----- Data for the task -----
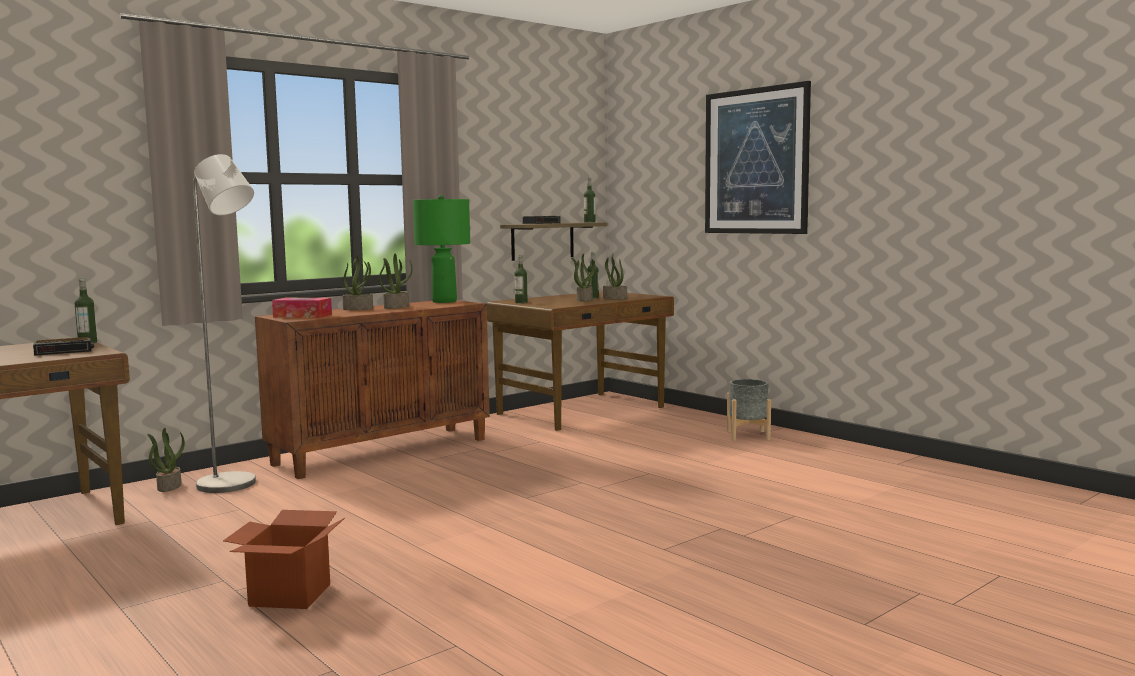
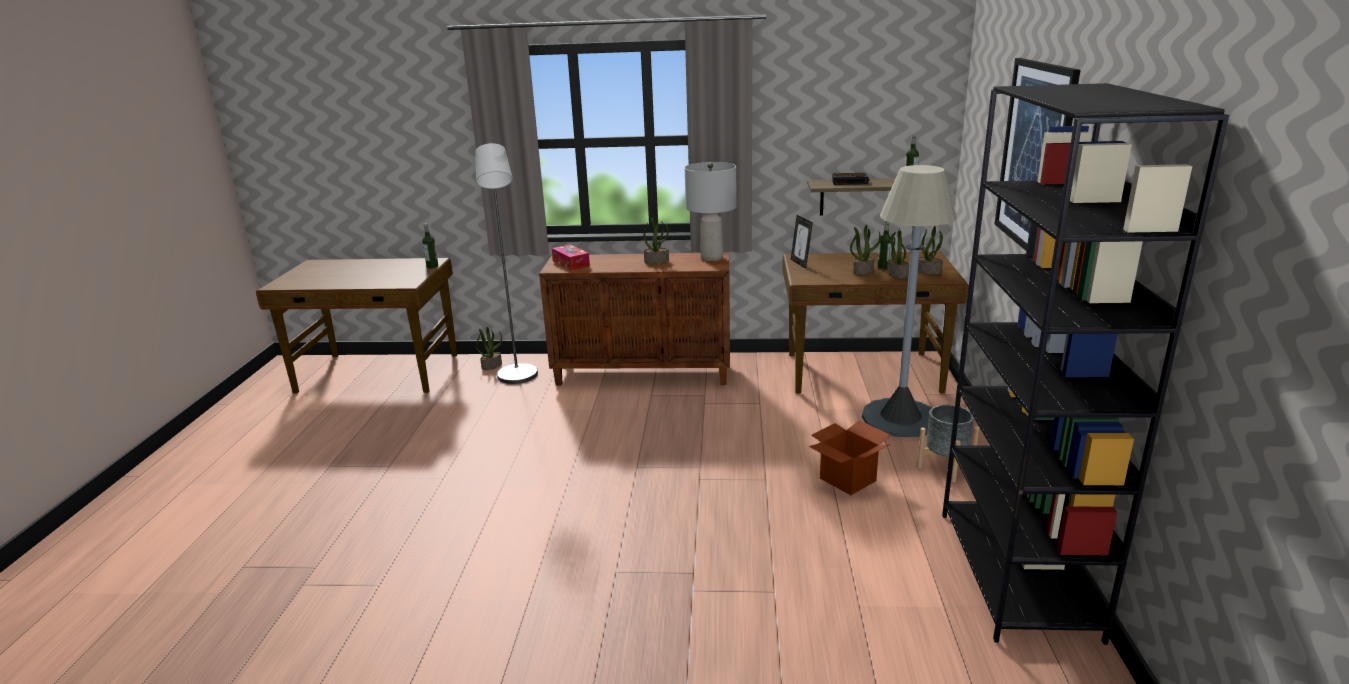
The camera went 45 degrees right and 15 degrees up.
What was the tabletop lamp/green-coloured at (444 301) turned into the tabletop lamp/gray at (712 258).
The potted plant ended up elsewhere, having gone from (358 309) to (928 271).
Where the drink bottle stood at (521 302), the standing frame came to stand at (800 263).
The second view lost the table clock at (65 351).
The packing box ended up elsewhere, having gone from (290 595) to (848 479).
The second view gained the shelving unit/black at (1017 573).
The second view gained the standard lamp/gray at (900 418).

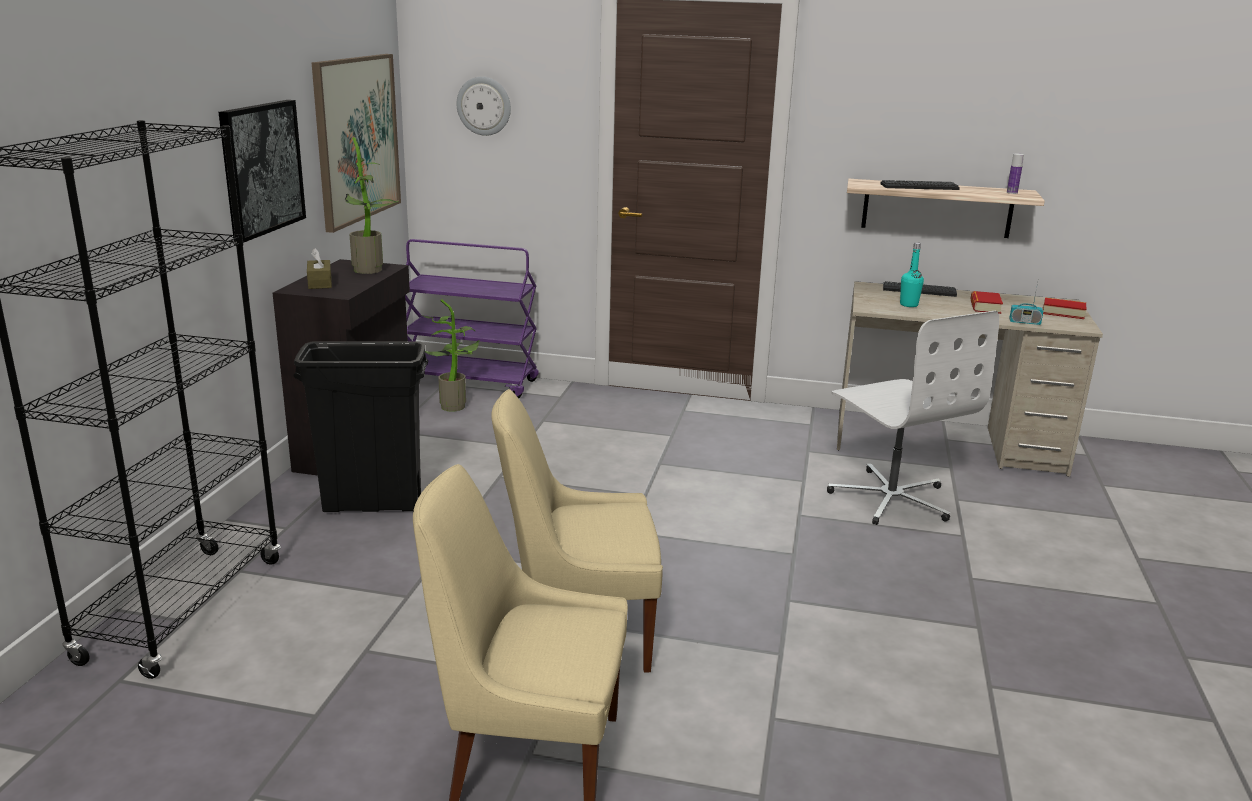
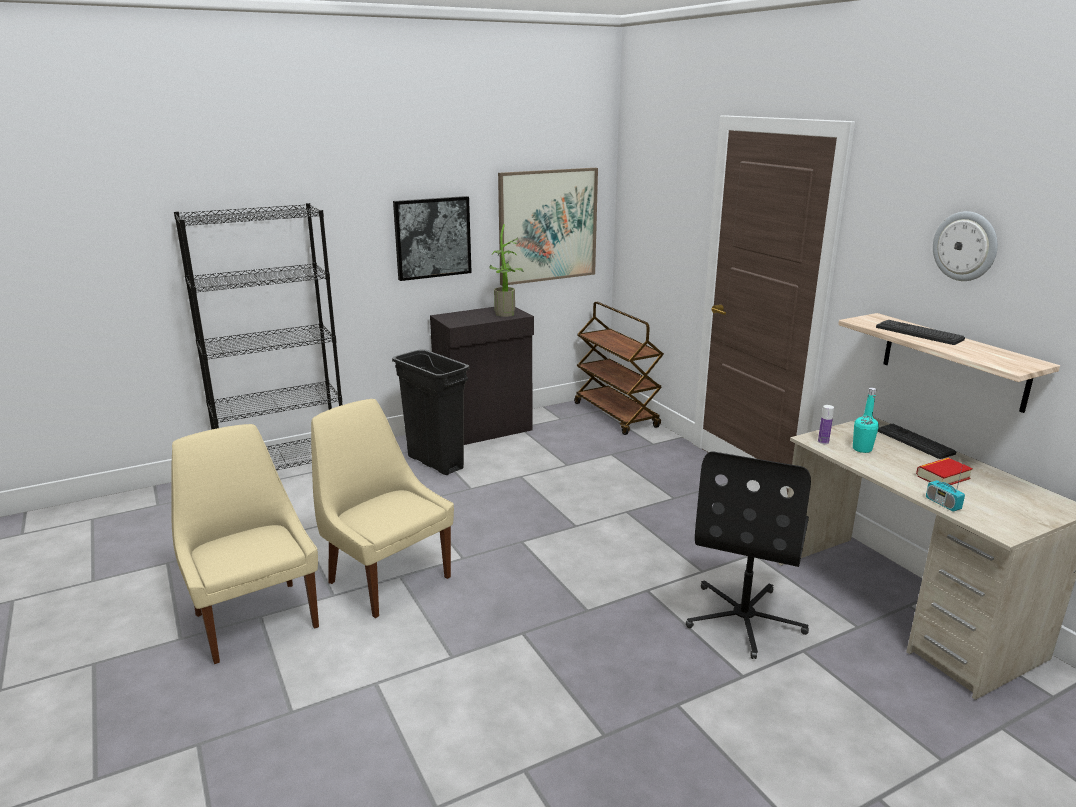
The camera went 50 degrees right and 0 degrees up.
The hanging clock ended up elsewhere, having gone from (484 106) to (965 246).
The drink bottle ended up elsewhere, having gone from (1012 192) to (823 442).
What was the trolley/purplish at (471 383) turned into the trolley/brown at (616 415).
The second view lost the tissue box/brown at (320 283).
The second view lost the book at (1063 313).
The second view lost the potted plant at (454 405).
What was the desk chair/white at (891 498) turned into the desk chair/black at (744 618).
-----
_What the task asks_.
Reproduce the records in full, exactly as they appear, and show none of the pictures.

_Task response_.
The camera went 45 degrees right and 15 degrees up.
What was the tabletop lamp/green-coloured at (444 301) turned into the tabletop lamp/gray at (712 258).
The potted plant ended up elsewhere, having gone from (358 309) to (928 271).
Where the drink bottle stood at (521 302), the standing frame came to stand at (800 263).
The second view lost the table clock at (65 351).
The packing box ended up elsewhere, having gone from (290 595) to (848 479).
The second view gained the shelving unit/black at (1017 573).
The second view gained the standard lamp/gray at (900 418).

The camera went 50 degrees right and 0 degrees up.
The hanging clock ended up elsewhere, having gone from (484 106) to (965 246).
The drink bottle ended up elsewhere, having gone from (1012 192) to (823 442).
What was the trolley/purplish at (471 383) turned into the trolley/brown at (616 415).
The second view lost the tissue box/brown at (320 283).
The second view lost the book at (1063 313).
The second view lost the potted plant at (454 405).
What was the desk chair/white at (891 498) turned into the desk chair/black at (744 618).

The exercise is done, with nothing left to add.